В тайге он провел год и сколотил приличные деньги, складывая рубль к рублю. Даже ежедневный стакан водки, что полагался каждому от щедрот хозяина, он уступал приятелям за деньги. Наконец перевел на свое имя в уездный банк — в Маленький Город — деньги, боясь, что израсходует в пути или будет ограблен, и опять проделал полугодовой путь в родные места, опять гнал баржи, устраивался на мелкую поденщину.
Он построил дом, купил коня, корову и овец, инвентарь и сбрую и опять работал у хлеботорговца Спирина, возил хлеб и далеко, и близко…
И только теперь он словно вспомнил о существовании жены и сынишки и забрал их к себе. Тут стоит, наконец, сказать о его жене, точнее, не столько о ней, сколько о том, как он оказался женат на ней.
Она была его троюродная сестра, семья ее так же бедствовала, как и его. Ему едва исполнилось шестнадцать, когда отец решил его женить. По этому случаю на него впервые в жизни надели брюки, а до этого, как и все мальчишки его бедного аула, ходил в длинной, до колен, посконной рубахе. Он был мал ростом, худ — так что еще и по этой причине его не спешили переодеть в одежду, достойную его возраста. И на свадьбе, говорят, он подвигал шапку повыше, чтобы казаться значительнее ростом.
Он не знал любви, а полюбил первый раз тогда, когда мальчонке его было лет, наверное, восемь. Как, должно быть, странно и муторно было ему признавать за собой нелюбимую жену и плод их обоюдного почти полудетского любопытства, когда наконец ожгло его первое чувство…
Помните, как прежде, бедный и одинокий, бродил он кварталами городочка, обозревал дома и лабазы, как смотрел на пожары.
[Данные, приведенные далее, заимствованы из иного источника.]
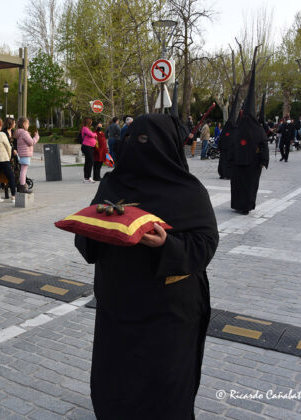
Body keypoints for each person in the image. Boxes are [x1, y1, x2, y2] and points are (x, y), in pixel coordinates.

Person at [75, 111, 218, 419]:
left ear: (166, 144)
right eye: (131, 139)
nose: (137, 146)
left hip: (168, 314)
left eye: (145, 140)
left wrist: (167, 245)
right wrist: (91, 230)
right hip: (118, 307)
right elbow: (92, 237)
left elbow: (205, 243)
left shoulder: (188, 191)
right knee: (117, 379)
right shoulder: (113, 184)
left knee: (164, 387)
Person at [228, 61, 269, 215]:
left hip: (245, 164)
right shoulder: (258, 130)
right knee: (245, 186)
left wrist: (230, 160)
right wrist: (263, 160)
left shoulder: (239, 129)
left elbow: (232, 146)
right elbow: (264, 145)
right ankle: (244, 205)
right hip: (247, 165)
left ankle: (242, 205)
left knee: (242, 186)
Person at [218, 89, 240, 180]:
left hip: (227, 150)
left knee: (225, 162)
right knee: (226, 162)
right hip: (227, 150)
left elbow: (221, 138)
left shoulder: (227, 128)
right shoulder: (234, 129)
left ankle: (224, 174)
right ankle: (225, 174)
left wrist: (220, 147)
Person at [14, 117, 38, 193]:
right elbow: (31, 142)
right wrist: (36, 137)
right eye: (28, 123)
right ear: (24, 124)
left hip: (22, 153)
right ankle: (22, 186)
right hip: (25, 153)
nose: (28, 125)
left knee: (23, 170)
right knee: (23, 171)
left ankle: (22, 185)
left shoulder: (19, 132)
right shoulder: (24, 133)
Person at [80, 117, 97, 183]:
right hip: (87, 147)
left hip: (89, 147)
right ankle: (88, 177)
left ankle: (86, 177)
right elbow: (91, 134)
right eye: (91, 121)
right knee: (90, 161)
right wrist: (95, 134)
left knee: (88, 162)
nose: (92, 122)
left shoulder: (88, 128)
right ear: (88, 122)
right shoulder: (84, 128)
Сейчас он уже не был таким сиротливым и ничтожным, как прежде, на ночлежки он смотрел не как на возможное кратковременное пристанище в холодную ночь, а как на предмет, который — захоти и поднатужься — он мог бы и приобрести, а публичный дом, куда прежде ходу ему не было, хотя бы по той причине, что не звенело в кармане, был ему сейчас доступен, как и всякому, кто имеет дело и деньги.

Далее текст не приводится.